Alcohol and Marijuana Addiction May Share Genetic Basis
A new study, to be published in the March 2010 issue of Alcoholism: Clinical & Experimental Research, suggests that genes known to make people susceptible to alcoholism also make them prone to marijuana addiction.
The study was based on information collected from interviews of almost 6,300 people, including almost 2,800 sets of twins. The results showed that genetics contribute significantly to both alcoholism and marijuana dependence. According to the study, about 60% of the likelihood of becoming a heavy drinker or dependent on marijuana is related to genetics, while about 50% of the likelihood of becoming an alcoholic can be attributed to genes. Although specific genes likely influence addiction to different substances, it appears there is also a common set of genes that influences both marijuana and alcohol addiction.

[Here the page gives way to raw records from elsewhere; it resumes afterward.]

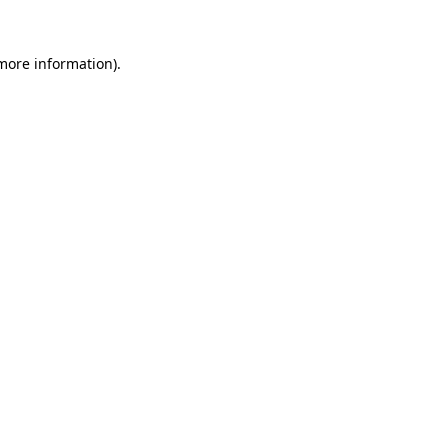
 more information)
.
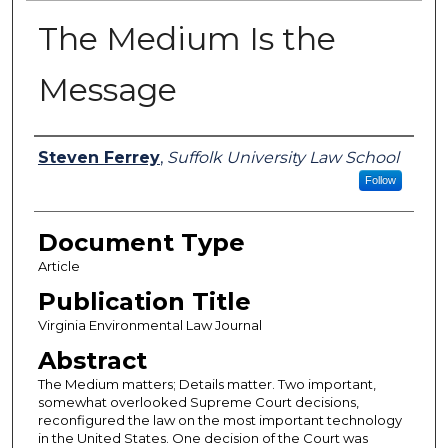
The Medium Is the
Message
Authors
Steven Ferrey
,
Suffolk University Law School
Follow
Document Type
Article
Publication Title
Virginia Environmental Law Journal
Abstract
The Medium matters; Details matter. Two important,
somewhat overlooked Supreme Court decisions,
reconfigured the law on the most important technology
in the United States. One decision of the Court was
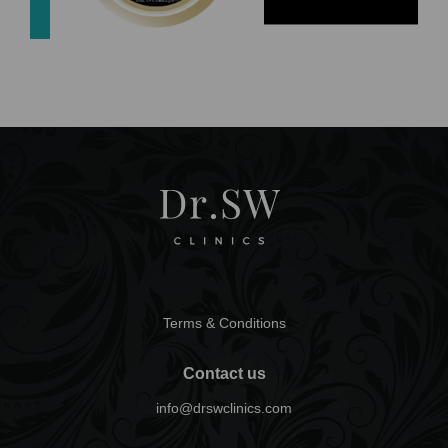
Terms & Conditions
Contact us
info@drswclinics.com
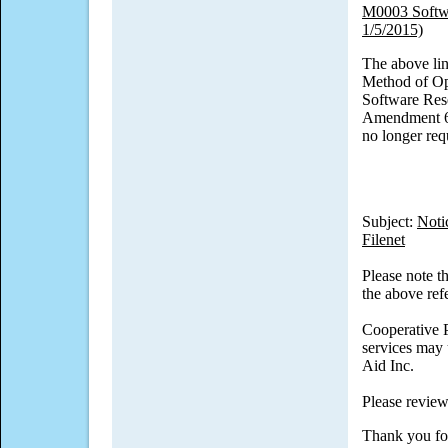
M0003 Softwa
1/5/2015)
The above lin
Method of Op
Software Rese
Amendment 6,
no longer req
Subject:
Noti
Filenet
Please note t
the above ref
Cooperative P
services may 
Aid Inc.
Please review
Thank you fo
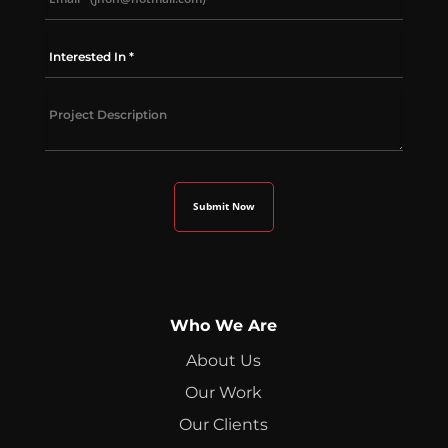
Who We Are
About Us
Our Work
Our Clients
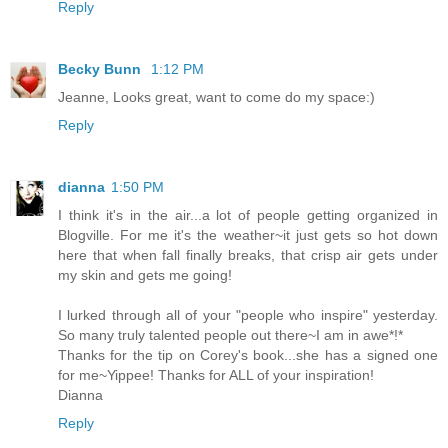
Reply
Becky Bunn
1:12 PM
Jeanne, Looks great, want to come do my space:)
Reply
dianna
1:50 PM
I think it's in the air...a lot of people getting organized in
Blogville. For me it's the weather~it just gets so hot down
here that when fall finally breaks, that crisp air gets under
my skin and gets me going!
I lurked through all of your "people who inspire" yesterday.
So many truly talented people out there~I am in awe*!*
Thanks for the tip on Corey's book...she has a signed one
for me~Yippee! Thanks for ALL of your inspiration!
Dianna
Reply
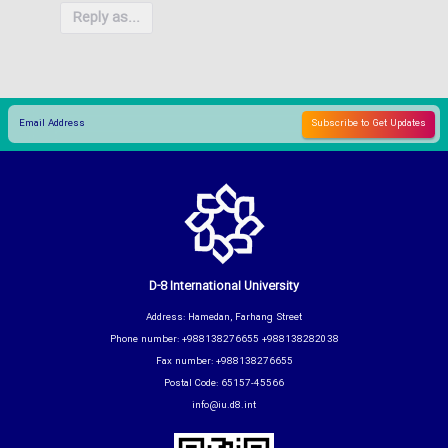
Reply as...
D-8 International University
Address: Hamedan, Farhang Street
Phone number: +988138276655 +988138282038
Fax number: +988138276655
Postal Code: 65157-45566
info@iu.d8.int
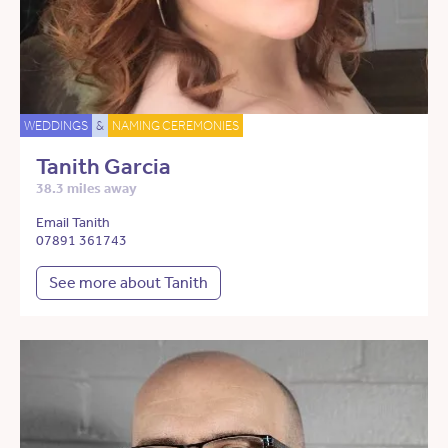
WEDDINGS
&
NAMING CEREMONIES
Tanith Garcia
38.3 miles away
Email Tanith
07891 361743
See more about Tanith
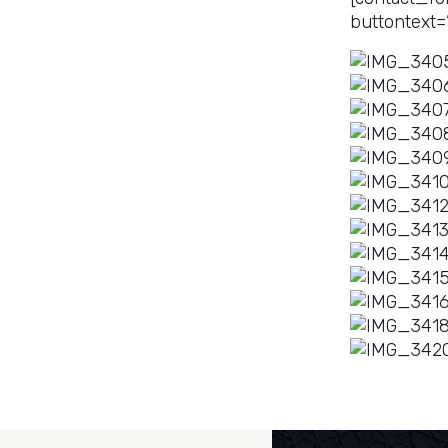
buttontext=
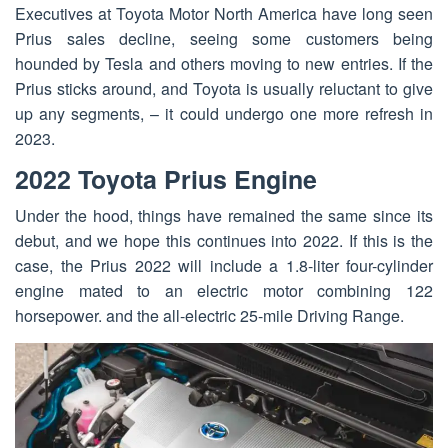
Executives at Toyota Motor North America have long seen
Prius sales decline, seeing some customers being
hounded by Tesla and others moving to new entries. If the
Prius sticks around, and Toyota is usually reluctant to give
up any segments, – it could undergo one more refresh in
2023.
2022 Toyota Prius Engine
Under the hood, things have remained the same since its
debut, and we hope this continues into 2022. If this is the
case, the Prius 2022 will include a 1.8-liter four-cylinder
engine mated to an electric motor combining 122
horsepower. and the all-electric 25-mile Driving Range.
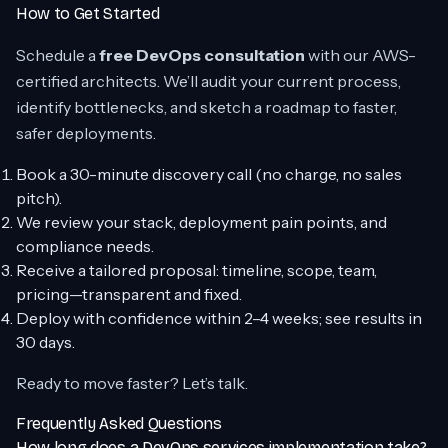
How to Get Started
Schedule a
free DevOps consultation
with our AWS-
certified architects. We’ll audit your current process,
identify bottlenecks, and sketch a roadmap to faster,
safer deployments.
Book a 30-minute discovery call (no charge, no sales
pitch).
We review your stack, deployment pain points, and
compliance needs.
Receive a tailored proposal: timeline, scope, team,
pricing—transparent and fixed.
Deploy with confidence within 2–4 weeks; see results in
30 days.
Ready to move faster? Let’s talk.
Frequently Asked Questions
How long does a DevOps services implementation take?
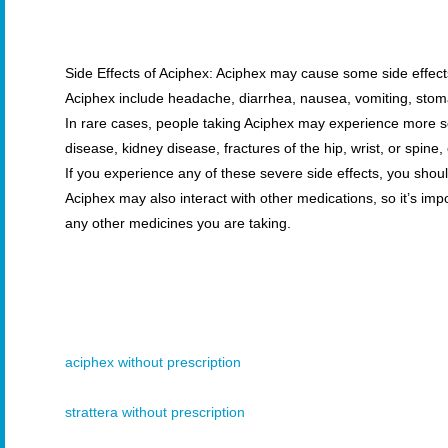
Side Effects of Aciphex: Aciphex may cause some side effec
Aciphex include headache, diarrhea, nausea, vomiting, stoma
In rare cases, people taking Aciphex may experience more ser
disease, kidney disease, fractures of the hip, wrist, or spine
If you experience any of these severe side effects, you shou
Aciphex may also interact with other medications, so it’s imp
any other medicines you are taking.
aciphex without prescription
strattera without prescription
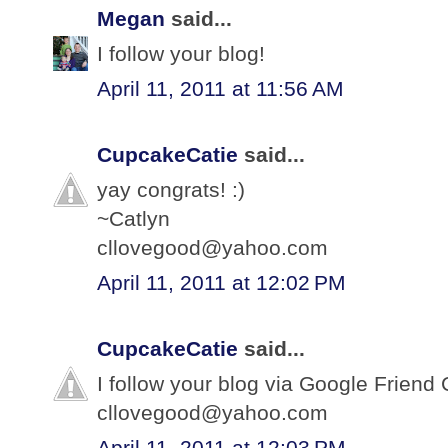
Megan
said...
I follow your blog!
April 11, 2011 at 11:56 AM
CupcakeCatie
said...
yay congrats! :)
~Catlyn
cllovegood@yahoo.com
April 11, 2011 at 12:02 PM
CupcakeCatie
said...
I follow your blog via Google Friend 
cllovegood@yahoo.com
April 11, 2011 at 12:03 PM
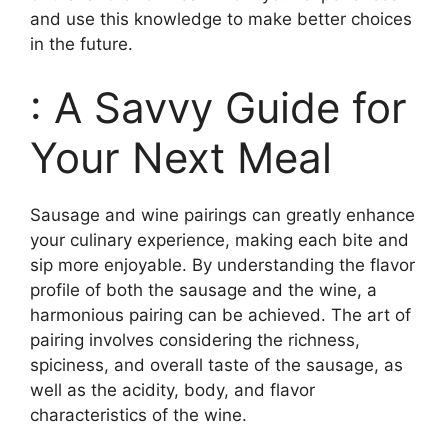
and use this knowledge to make better choices
in the future.
: A Savvy Guide for
Your Next Meal
Sausage and wine pairings can greatly enhance
your culinary experience, making each bite and
sip more enjoyable. By understanding the flavor
profile of both the sausage and the wine, a
harmonious pairing can be achieved. The art of
pairing involves considering the richness,
spiciness, and overall taste of the sausage, as
well as the acidity, body, and flavor
characteristics of the wine.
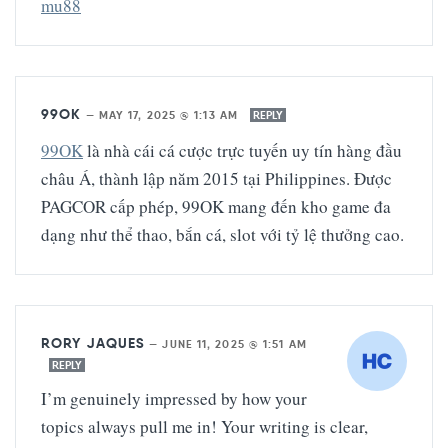
mu88
99OK
—
MAY 17, 2025 @ 1:13 AM
REPLY
99OK
là nhà cái cá cược trực tuyến uy tín hàng đầu
châu Á, thành lập năm 2015 tại Philippines. Được
PAGCOR cấp phép, 99OK mang đến kho game đa
dạng như thể thao, bắn cá, slot với tỷ lệ thưởng cao.
RORY JAQUES
—
JUNE 11, 2025 @ 1:51 AM
REPLY
I’m genuinely impressed by how your
topics always pull me in! Your writing is clear,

Despite indications of an obvious genetic predisposition toward substance abuse, study author Carolyn Sartor notes that no one is predestined to abuse drugs. Even with the genetic influence, 40-60% of the likelihood of dependence to alcohol or marijuana may be due to external, environmental factors.
What Does This Mean?
Past research of addictive drugs has generally focused on the properties of just one drug, considering substances like marijuana, alcohol, tobacco, and cocaine separately. A study such as this one, in which more than one substance is examined, suggests that similar genes play a role in many types of substance abuse. As Dr. Christian Hopfer, an associate professor at the University of Colorado School of Medicine, points out, "There is a lot of evidence that if you have trouble with one substance you will have trouble with others. Twin data shows that the genetic effects may be across substances."